Personal information
- Full name: Leonard Herman Wigraft
- Born: 28 January 1897 North Fitzroy, Victoria
- Died: 16 January 1982 (aged 84) Parkville, Victoria
- Original team: Preston
- Height: 180 cm (5 ft 11 in)
- Weight: 76 kg (168 lb)

Playing career^{1}
- Years: Club / Games (Goals)
- 1917–1927: Fitzroy / 135 (41)

Coaching career
- Years: Club / Games (W–L–D)
- 1934: Fitzroy / 16 (6–10–0)
- ^{1} Playing statistics correct to the end of 1927.

Career highlights
- VFL premiership: 1922; 3× Fitzroy Club Champion: 1920, 1924, 1925;

= Len Wigraft =

Australian rules footballer

Leonard Herman Wigraft (a.k.a. "Wigraf") (28 January 1897 – 16 January 1982) was an Australian rules footballer who played with Fitzroy in the Victorian Football League (VFL).

==Family==
The son of Frederick Wigraf (a.k.a. "Wigraft") (1865-1920), and Ellen Wigraf (a.k.a. "Wigraft") (1865-1947), née Martin, Leonard Herman Wigraft (a.k.a. "Wigraf") was born at North Fitzroy on 28 January 1897.

He married Dorothy May Axton (-1989) in 1918.

==Football==
Wigraft usually played as a follower and won a VFL premiership with Fitzroy in 1922. He was also a three-time Best and Fairest winner with Fitzroy – in 1920, 1924 and 1925.

He captained Fitzroy in his last season of football in 1927 and was briefly their caretaker coach in 1934.

Len was captain-coach of Echuca in 1928, and 1929, which included their 1928 Bendigo Football League premiership.

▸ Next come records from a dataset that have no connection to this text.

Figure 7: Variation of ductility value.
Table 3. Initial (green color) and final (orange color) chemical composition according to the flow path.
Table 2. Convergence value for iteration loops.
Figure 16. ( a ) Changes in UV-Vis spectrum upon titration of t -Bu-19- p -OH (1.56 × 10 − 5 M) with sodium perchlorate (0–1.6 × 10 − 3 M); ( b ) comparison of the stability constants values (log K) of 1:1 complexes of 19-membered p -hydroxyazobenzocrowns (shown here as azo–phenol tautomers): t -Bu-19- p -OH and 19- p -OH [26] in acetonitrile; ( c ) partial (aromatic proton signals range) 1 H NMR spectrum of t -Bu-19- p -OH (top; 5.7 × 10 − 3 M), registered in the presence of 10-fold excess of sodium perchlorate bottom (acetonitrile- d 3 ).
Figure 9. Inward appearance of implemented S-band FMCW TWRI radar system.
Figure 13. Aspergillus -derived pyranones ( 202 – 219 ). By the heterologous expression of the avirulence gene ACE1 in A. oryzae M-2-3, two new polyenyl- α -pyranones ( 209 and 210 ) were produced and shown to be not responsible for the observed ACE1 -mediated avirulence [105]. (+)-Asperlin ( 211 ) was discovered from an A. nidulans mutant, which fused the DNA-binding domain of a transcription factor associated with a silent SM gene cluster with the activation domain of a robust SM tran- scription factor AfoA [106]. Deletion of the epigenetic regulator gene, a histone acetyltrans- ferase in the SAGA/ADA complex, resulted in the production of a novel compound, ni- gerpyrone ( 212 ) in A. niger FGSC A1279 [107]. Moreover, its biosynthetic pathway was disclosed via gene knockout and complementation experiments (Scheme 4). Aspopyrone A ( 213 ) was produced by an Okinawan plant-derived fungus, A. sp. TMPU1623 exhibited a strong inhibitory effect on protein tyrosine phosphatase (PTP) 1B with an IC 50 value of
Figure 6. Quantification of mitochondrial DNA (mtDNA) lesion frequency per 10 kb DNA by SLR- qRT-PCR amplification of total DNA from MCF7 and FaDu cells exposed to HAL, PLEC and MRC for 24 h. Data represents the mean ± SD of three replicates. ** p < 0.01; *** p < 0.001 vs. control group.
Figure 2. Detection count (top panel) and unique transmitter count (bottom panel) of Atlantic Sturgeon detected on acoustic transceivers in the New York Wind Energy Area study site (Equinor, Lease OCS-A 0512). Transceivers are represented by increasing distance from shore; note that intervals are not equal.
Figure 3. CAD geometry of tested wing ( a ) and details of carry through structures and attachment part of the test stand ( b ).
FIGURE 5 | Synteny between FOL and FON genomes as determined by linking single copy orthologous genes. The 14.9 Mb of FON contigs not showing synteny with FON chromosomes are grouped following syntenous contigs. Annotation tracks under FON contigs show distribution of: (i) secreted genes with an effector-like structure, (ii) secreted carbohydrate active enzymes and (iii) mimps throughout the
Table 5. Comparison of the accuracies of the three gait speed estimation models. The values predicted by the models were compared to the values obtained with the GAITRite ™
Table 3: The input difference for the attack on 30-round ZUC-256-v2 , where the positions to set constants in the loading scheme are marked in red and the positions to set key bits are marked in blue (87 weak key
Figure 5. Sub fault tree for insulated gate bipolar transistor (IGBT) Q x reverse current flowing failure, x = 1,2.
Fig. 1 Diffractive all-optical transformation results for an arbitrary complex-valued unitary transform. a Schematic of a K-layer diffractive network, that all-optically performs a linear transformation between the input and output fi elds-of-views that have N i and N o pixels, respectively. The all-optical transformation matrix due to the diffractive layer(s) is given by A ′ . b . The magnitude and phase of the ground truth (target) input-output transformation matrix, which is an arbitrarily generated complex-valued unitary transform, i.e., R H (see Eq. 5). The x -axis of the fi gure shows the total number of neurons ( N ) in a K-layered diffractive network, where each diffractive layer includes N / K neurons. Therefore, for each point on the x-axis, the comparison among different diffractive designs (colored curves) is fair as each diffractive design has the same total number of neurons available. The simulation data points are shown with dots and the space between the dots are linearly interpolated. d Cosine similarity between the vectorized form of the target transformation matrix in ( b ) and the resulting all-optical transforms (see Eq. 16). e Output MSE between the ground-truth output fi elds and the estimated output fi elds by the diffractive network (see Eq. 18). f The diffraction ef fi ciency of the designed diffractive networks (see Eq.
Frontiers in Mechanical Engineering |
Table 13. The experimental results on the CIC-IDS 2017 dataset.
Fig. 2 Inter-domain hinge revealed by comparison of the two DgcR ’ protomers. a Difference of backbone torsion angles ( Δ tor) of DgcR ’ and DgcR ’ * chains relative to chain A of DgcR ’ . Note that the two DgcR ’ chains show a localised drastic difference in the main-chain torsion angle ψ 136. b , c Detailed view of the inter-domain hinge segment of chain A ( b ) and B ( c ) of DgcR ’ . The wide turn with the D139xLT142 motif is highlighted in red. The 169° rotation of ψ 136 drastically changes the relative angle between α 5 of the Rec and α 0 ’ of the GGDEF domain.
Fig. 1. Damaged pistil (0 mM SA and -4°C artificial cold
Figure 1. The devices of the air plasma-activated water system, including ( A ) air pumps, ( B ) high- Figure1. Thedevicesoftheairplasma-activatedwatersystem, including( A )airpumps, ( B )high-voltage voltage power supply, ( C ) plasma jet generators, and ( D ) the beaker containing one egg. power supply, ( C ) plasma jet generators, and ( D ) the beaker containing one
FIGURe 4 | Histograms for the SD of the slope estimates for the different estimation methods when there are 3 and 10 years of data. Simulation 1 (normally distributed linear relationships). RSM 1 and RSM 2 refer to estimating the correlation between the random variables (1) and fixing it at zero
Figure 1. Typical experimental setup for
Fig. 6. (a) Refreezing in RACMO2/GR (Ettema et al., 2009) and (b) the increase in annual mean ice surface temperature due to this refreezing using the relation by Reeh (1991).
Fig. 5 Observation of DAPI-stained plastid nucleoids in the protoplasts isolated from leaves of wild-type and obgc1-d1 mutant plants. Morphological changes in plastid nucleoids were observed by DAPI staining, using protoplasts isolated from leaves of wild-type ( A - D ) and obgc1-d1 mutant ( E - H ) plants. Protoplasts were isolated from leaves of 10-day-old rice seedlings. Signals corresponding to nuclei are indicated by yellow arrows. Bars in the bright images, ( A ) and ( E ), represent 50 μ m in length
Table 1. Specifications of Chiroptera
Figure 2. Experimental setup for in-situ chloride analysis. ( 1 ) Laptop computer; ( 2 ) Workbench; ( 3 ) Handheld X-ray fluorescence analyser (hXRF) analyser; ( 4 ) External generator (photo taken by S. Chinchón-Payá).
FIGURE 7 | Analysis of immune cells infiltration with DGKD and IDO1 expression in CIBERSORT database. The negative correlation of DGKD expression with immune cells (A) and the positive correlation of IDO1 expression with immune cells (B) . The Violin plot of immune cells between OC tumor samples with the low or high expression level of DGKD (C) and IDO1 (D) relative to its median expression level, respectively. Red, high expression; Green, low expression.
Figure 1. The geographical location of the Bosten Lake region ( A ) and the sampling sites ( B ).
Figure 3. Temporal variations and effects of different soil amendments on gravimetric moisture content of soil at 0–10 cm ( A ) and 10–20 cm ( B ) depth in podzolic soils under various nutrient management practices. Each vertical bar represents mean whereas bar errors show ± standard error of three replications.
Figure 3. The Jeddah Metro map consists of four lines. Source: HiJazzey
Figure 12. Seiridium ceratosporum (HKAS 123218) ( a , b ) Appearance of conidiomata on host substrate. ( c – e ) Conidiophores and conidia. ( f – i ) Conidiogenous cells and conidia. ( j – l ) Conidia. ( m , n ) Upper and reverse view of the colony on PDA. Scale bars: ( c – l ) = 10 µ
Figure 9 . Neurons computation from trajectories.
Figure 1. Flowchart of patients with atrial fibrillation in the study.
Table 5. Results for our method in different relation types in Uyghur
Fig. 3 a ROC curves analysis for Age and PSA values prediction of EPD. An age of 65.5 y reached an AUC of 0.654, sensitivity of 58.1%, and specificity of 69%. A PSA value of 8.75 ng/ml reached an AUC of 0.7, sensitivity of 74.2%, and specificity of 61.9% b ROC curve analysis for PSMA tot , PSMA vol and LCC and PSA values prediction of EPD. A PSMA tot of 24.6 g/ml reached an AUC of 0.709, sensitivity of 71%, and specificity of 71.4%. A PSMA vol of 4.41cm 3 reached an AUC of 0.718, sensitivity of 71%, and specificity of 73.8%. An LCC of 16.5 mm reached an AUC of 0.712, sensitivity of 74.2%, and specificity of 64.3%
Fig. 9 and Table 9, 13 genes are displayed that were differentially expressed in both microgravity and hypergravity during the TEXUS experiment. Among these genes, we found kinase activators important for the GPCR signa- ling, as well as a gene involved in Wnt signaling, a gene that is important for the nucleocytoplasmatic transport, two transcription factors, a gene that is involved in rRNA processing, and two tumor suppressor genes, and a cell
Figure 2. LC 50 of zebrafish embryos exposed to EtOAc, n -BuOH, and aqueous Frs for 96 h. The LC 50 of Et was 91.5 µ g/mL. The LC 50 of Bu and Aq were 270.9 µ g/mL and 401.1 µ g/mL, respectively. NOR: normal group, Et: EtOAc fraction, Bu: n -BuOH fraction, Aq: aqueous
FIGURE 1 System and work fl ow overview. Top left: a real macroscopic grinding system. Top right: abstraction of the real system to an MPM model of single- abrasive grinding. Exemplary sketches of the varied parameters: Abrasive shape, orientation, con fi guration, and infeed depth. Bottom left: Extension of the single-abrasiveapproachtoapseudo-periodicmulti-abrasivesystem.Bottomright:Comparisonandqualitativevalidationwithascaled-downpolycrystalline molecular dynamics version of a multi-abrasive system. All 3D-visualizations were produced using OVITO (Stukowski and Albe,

Wigraft then coached Richmond Reserves in 1930.

He returned to Fitzroy in the 1930s as a club delegate and then took over as coach in May 1934, after captain-coach, Jack Cashman resigned and was cleared to Carlton.

==Hall of Fame==
In recognition to his long service to the Fitzroy football club and his playing abilities, he was inducted to the Fitzroy Hall of Fame.

==Death==
He died at Parkville, Victoria on 16 January 1982.